Belki Peter Handke’nin romanına, yani ‘kalecinin penaltı anındaki endişesi’ne benzetebiliriz. O romanın tanıtımı “kalecinin penaltı anında duyduğu endişenin, bütün bir hayata yayılmasından duyulan tedirginlik” olarak yapılıyordu. Aynı ifadeyi tersine çevirerek Abdüllatif beyin oy verme davranışını anlatmayı deneyebiliriz: “Hayatına yayılan tedirginliğin oy verme kabinine yansıması”.

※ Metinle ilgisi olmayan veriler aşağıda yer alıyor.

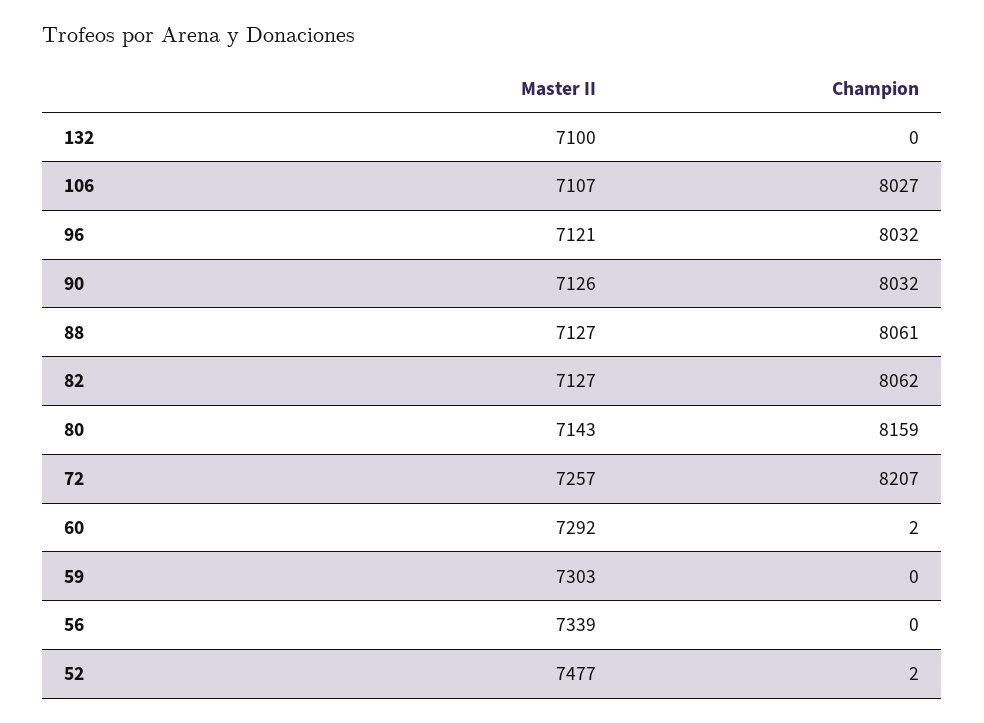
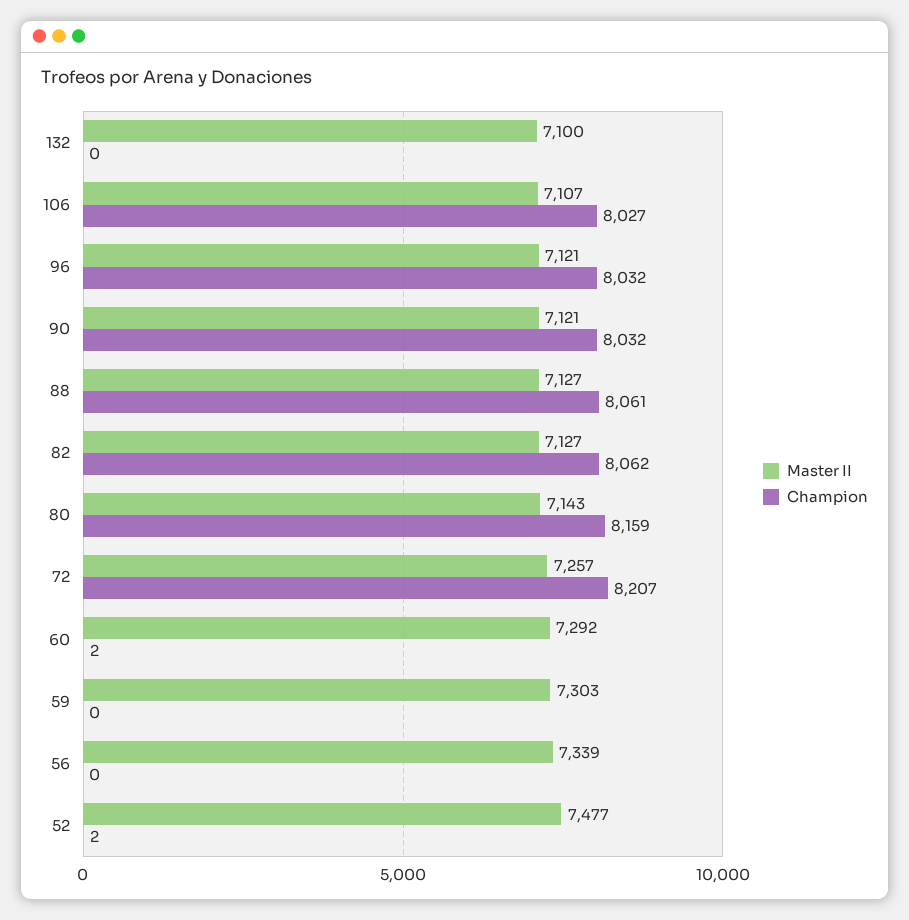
Master II, 90: 7126 -> 7121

Demek istediğim şu: sağ seçmen için ‘CHP’ye eli gitmemek’ diye adlandırdığımız bir psikolojik aralık vardır. Bir kasılma hâli, beynin ele hükmedememe durumu. Beyinle el arasındaki bağ koptuktan sonra, elin kendi hafızasının kodlarına göre bildiğini, alışkın olduğunu yapması.
Kabinde tek başına
Şener için tasvir edelim: Oy verme kabinine girdiğinde artık yalnızdır. Orada olsa olsa eski Abdüllatif’in, yıllar içinde inşa ettiği, daha yerleşik olan kimliği ile muhafazakar Abdüllatif’in hayali vardır. Gözlerini sonuna kadar açarak ona bakmakta, atmosferi iyice ağırlaştırmaktadır.
İşte bu ortamda, bu dar aralıkta, siyasi kişiliğinin şekillendiği 1991-2007 arasındaki 16 yıl, dalgalanmalar içinde geçen 2007-2023 arasındaki 16 yıla galip gelmiş olabilir mi?

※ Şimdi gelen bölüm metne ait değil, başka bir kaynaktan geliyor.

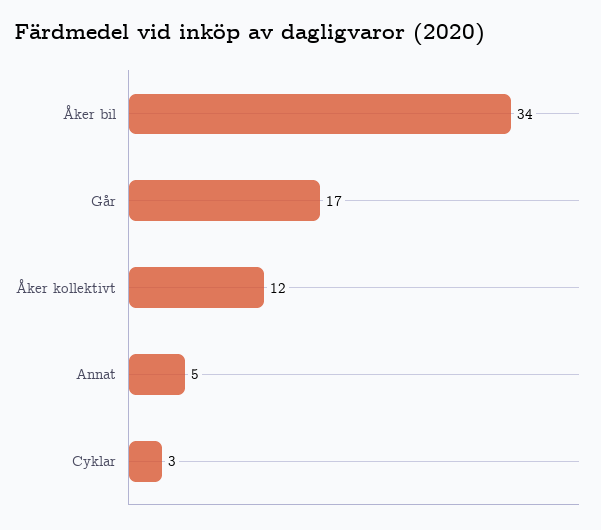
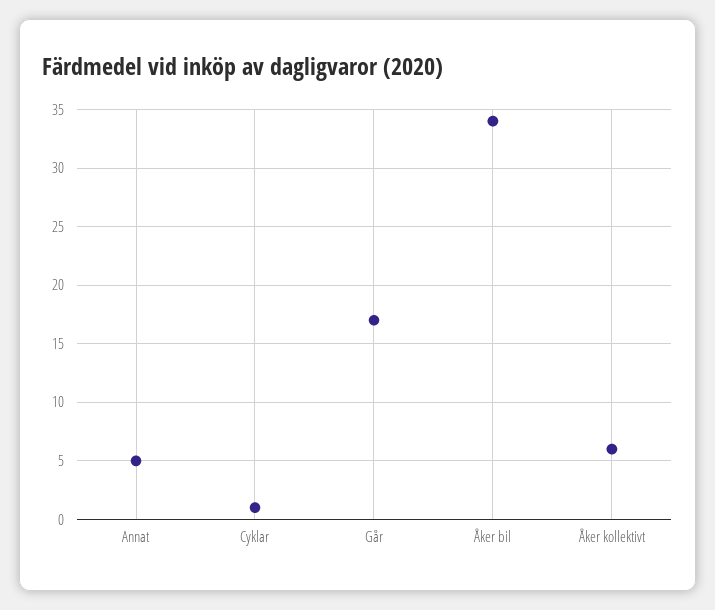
Åker kollektivt: 12 -> 6
Cyklar: 3 -> 1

Yanlış anlaşılmasın: Şener’i temize çıkarmaya, masumlaştırmaya çalışmıyorum.
Sağ seçmenin elinin CHP’ye gitmemesi ile Abdüllatif beyin elinin gitmemesi arasında elbette temel bir fark var. Sağ seçmen hesapsız, Şener ise kariyer hesabıyla kendisini boşluğa düşürüyor. Sağ seçmenin çok gerekçesi olsa da, Şener’in diyeceği hiçbir şey yok. Şener’in sözü ile tavrı arasındaki uyumsuzluk, ağır bir soruna işaret ederken, sağ seçmenin tavrı tam tersi.

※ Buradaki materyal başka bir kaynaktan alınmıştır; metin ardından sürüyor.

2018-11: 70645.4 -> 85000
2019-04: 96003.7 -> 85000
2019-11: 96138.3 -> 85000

Ben sadece ‘bardağı taşıran son damla’ olarak, muhafazakar seçmenin elinin CHP’ye gitmemesi teorisini hatırlatmak istiyorum. “Neden olmasın!” diyorum.
Ayrıca Altılı Masa’nın bütün muhafazakar genel başkanlarının aynı psikoloji ile malûl olduklarını tahmin edebiliriz. Babacan’ı geçelim. “Hayatım CeHaPe zihniyeti ile mücadeleyle geçti” diyen Davutoğlu’nun, oy verme kabininde geçen saniyeler içindeki macerası, çok daha kaotik olmamış mıdır? Ya da Karamollaoğlu’nun?… Akılları mı belirleyici olmuştur? Yoksa, elleri özgürlüklerini ilan etmişler midir?
Bir canlı yayın kazası(!) olarak ya da bir kızgınlık, bir daralma anında, onlardan da itiraflar gelir mi acaba?